Glaces et verres est une revue de propagande au service de l’industrie française du verre. Sa longévité est exceptionnelle, de 1927 à 1965, sans changement de titre. L’édito du premier numéro insiste : c’est la première revue française sur le sujet, alors que l’Allemagne et l’Amérique ont chacune cinq journaux sur le sujet. Seule la maquette changera bien évidemment, passant du noir et blanc / sépia des années d’avant-guerre, aux couleurs saturées des années 50-60.
Chaque numéro rassemble des informations techniques poussées avec détails de mise en œuvre, calculs et schémas, des présentations de bâtiments, les informations habituelles sur les congrès, parutions, et bien sûr, des publicités pour les produits verriers.
Le premier numéro paraît alors que commence le chantier de la maison de verre de Pierre Chareau, qui sera publiée en 1930. L’apothéose arrive avec le pavillon de Saint-Gobain pour l’exposition internationale de Paris en 1937, vitrine du savoir-faire verrier de la compagnie.
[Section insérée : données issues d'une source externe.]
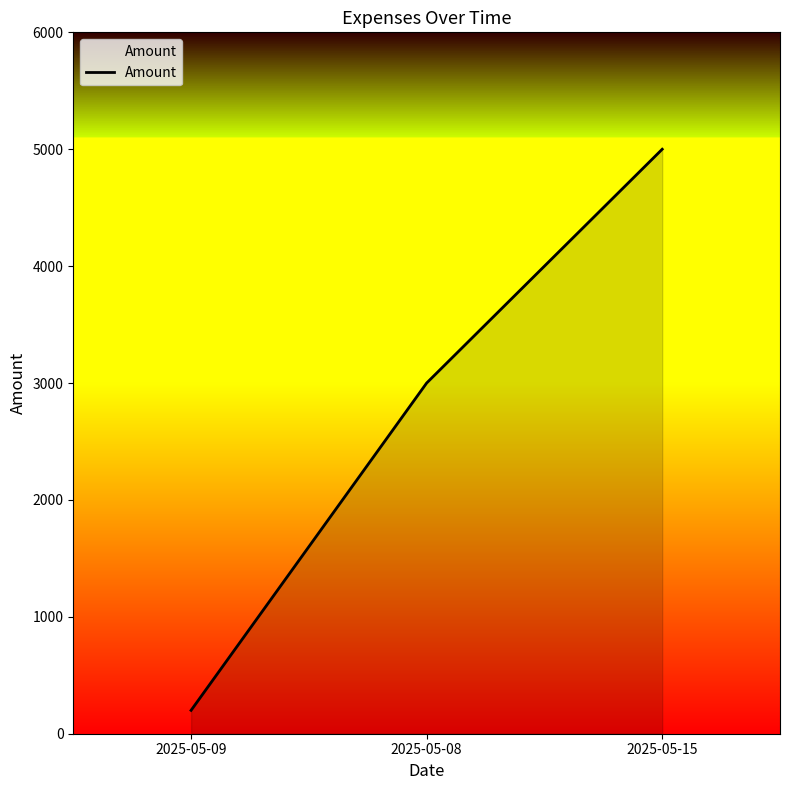

The chart shows a value of 200 at 2025-05-09. True or false?

True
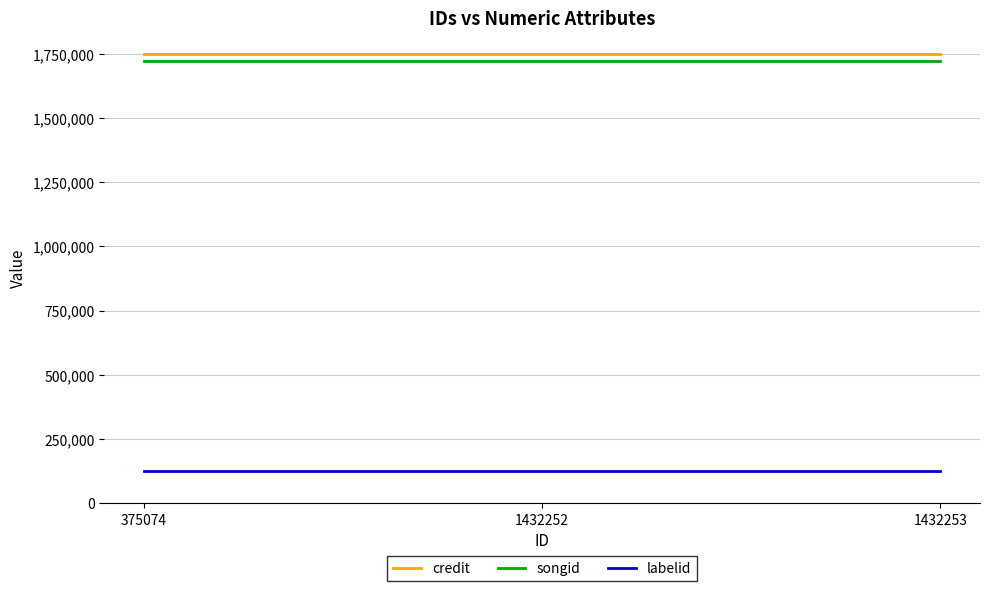

What is the total value across all series at 375074?

3602390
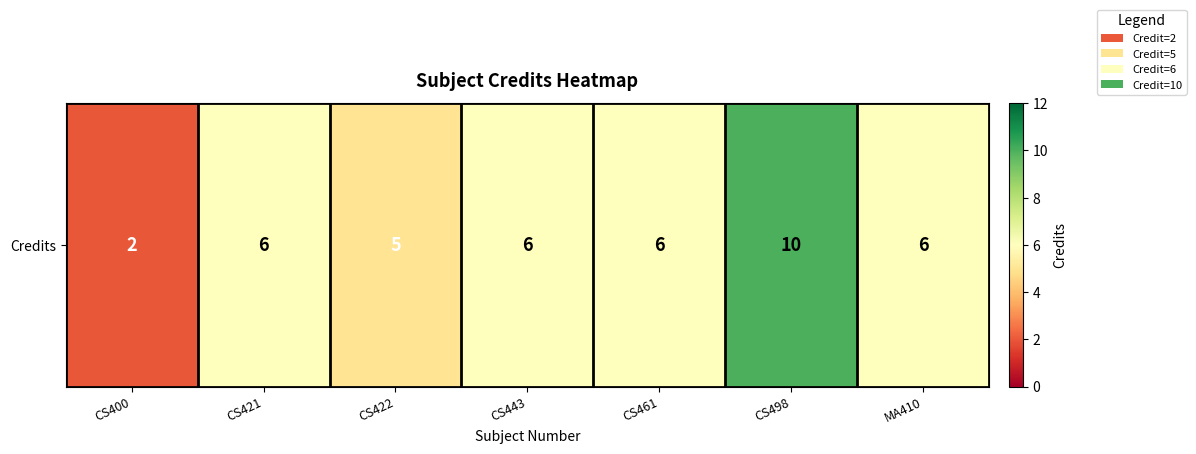

Between CS421 and CS422, which is larger?

CS421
Cette période de l’entre-deux guerre est riche en invention, en perfectionnement : le pavé de verre, associé au béton armé, le fameux béton translucide, autorise toutes les prouesses – voûtes, planchers, escaliers, parois ; le soufflage et l’étirement mécanique augmente la surface des vitrages, c’est le début du pan de verre, des ventouses plus performantes facilitent et sécurisent leur transport et leur manutention ; la glace Securit équipe toutes les nouvelles – et encore rares – voitures, sa résistance est testée dans l’un des premiers crash-test de l’histoire (n°35)
Les photographies nous font entrer au cœur des usines, au plus près des ouvriers du verre. Quelques curiosités : le Palais des Mirages du Musée Grévin (n°31), le bassin des otaries au tout nouveau zoo de Vincennes (n°39), le schéma détaillé de la construction d’un dôme en briques de verre, celui du fonctionnement des ventouses (n°3).
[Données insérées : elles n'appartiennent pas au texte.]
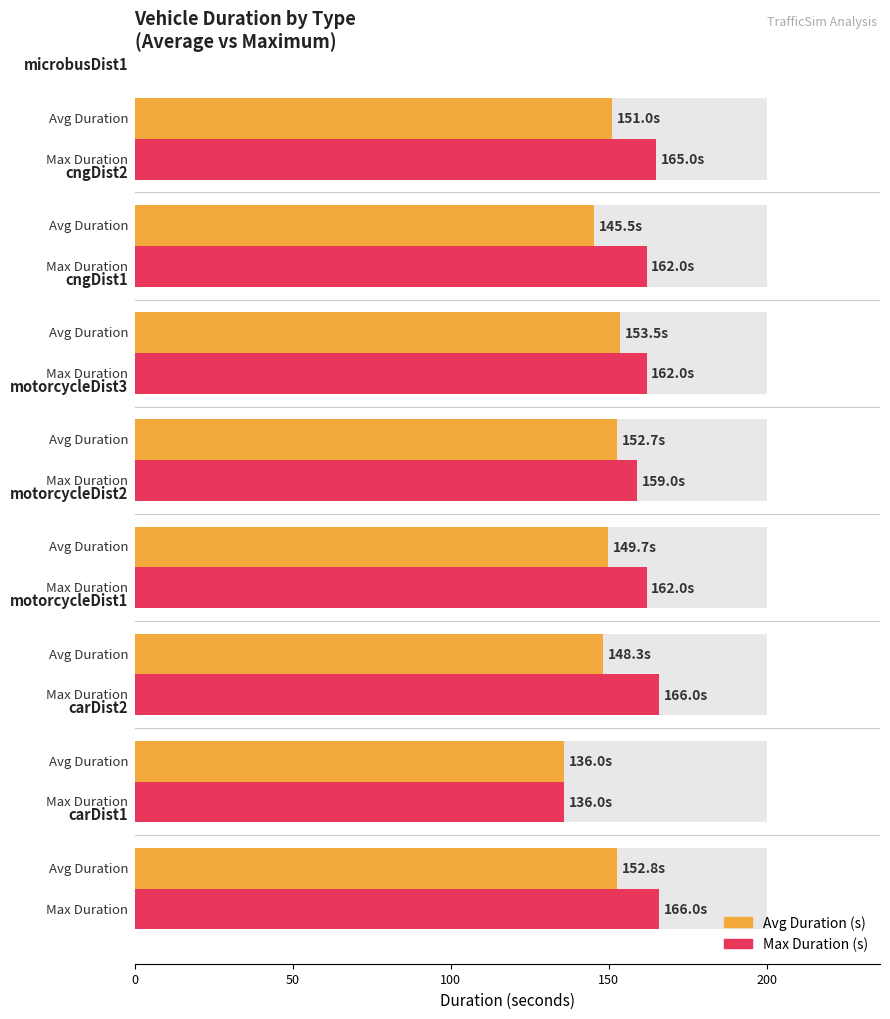

Reading left to right, transcribe all the data shown in this chart.

Avg Duration (s): 152.8	136.0	148.3	149.7	152.7	153.5	145.5	151.0
Max Duration (s): 166.0	136.0	166.0	162.0	159.0	162.0	162.0	165.0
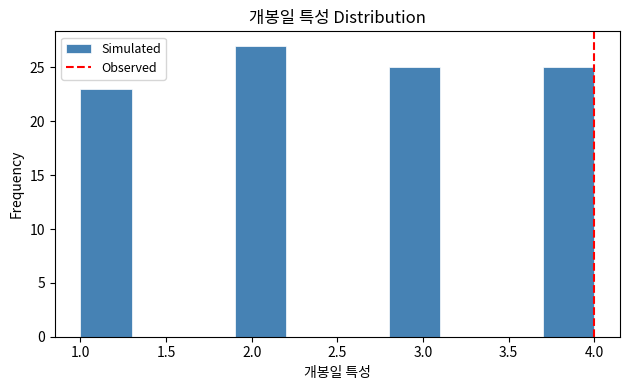

Reading left to right, list every bar in this chart as the range it spans on the x-axis followed by its height. The values are not printed on the chart, so give them approximately, as read against the axis.

1.0 to 1.3: 23
1.3 to 1.6: 0
1.6 to 1.9: 0
1.9 to 2.2: 27
2.2 to 2.5: 0
2.5 to 2.8: 0
2.8 to 3.1: 25
3.1 to 3.4: 0
3.4 to 3.7: 0
3.7 to 4.0: 25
Dans les années 50-60, on trouve des devantures de boucheries, de nombreuses usines et boutiques, des péages et des hygiaphones, des piscines et des cinémas, comme Le Palace et Le Club à Nantes de l’architecte Georges Peynet (n° 160), le centre de thalassothérapie de Quiberon, propriété du coureur cycliste Louison Bobet (n°186), ou encore les toutes nouvelles terrasses fermées et vitrées des cafés (n° 142-143-148). Si on ajoute à cet inventaire, les nombreux articles sur les miroirs, les cloisons et étagères en verre qui équipent bureaux, magasins ou salles de bain, c’est tout le quotidien du français des Trente glorieuses, au travail ou au repos, qui nous est présenté.
On sent à la lecture une fierté de bon aloi sur les progrès accomplis et les exploits techniques qu’ils permettent. Sans jamais oublier d’expliquer les erreurs, les tâtonnements expérimentaux ; sans non plus esquiver les schémas précis et les calculs obscurs pour les non-initiés. Le tout avec une plume alerte et un vocabulaire choisi atténuant quelque peu l’aridité du propos.
Le dernier numéro, en 1965, est un hommage au matériau et aux architectes, ingénieurs, artistes, miroitiers qui le façonnent et l’emploient. L’ultime article nous projette en l’an 2000, et sonne comme une profession de foi aux accents lyriques : le verre, dans tous ses usages, est l’expression de « notre soif de clarté, de transparence et de lucidité. Davantage de lumière, davantage de franchise et, partant, de loyauté ». Simple hasard ? Ce numéro est publié au moment où l’entreprise Saint-Gobain fête avec panache son tricentenaire, et crée sa propre revue : Architecture de lumière.